Github user viirya commented on a diff in the pull request:

    https://github.com/apache/spark/pull/23141#discussion_r236200834
  
    --- Diff: docs/sql-migration-guide-upgrade.md ---
    @@ -17,14 +17,16 @@ displayTitle: Spark SQL Upgrading Guide
     
       - Since Spark 3.0, the `from_json` functions supports two modes - 
`PERMISSIVE` and `FAILFAST`. The modes can be set via the `mode` option. The 
default mode became `PERMISSIVE`. In previous versions, behavior of `from_json` 
did not conform to either `PERMISSIVE` nor `FAILFAST`, especially in processing 
of malformed JSON records.

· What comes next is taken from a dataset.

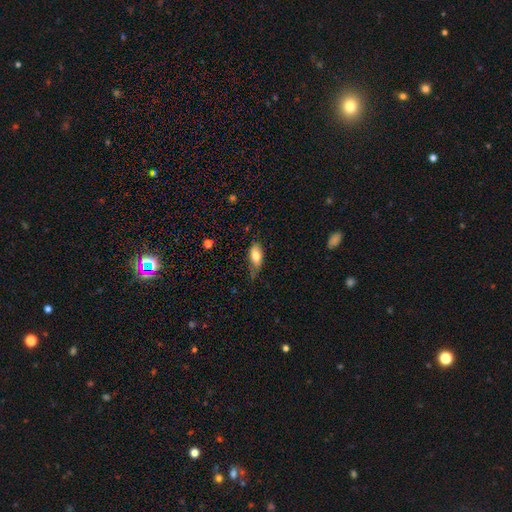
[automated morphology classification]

For example, the JSON string `{"a" 1}` with the 
schema `a INT` is converted to `null` by previous versions but Spark 3.0 
converts it to `Row(null)`.
     
    -  - In Spark version 2.4 and earlier, the `from_json` function produces 
`null`s for JSON strings and JSON datasource skips the same independetly of its 
mode if there is no valid root JSON token in its input (` ` for example). Since 
Spark 3.0, such input is treated as a bad record and handled according to 
specified mode. For example, in the `PERMISSIVE` mode the ` ` input is 
converted to `Row(null, null)` if specified schema is `key STRING, value INT`. 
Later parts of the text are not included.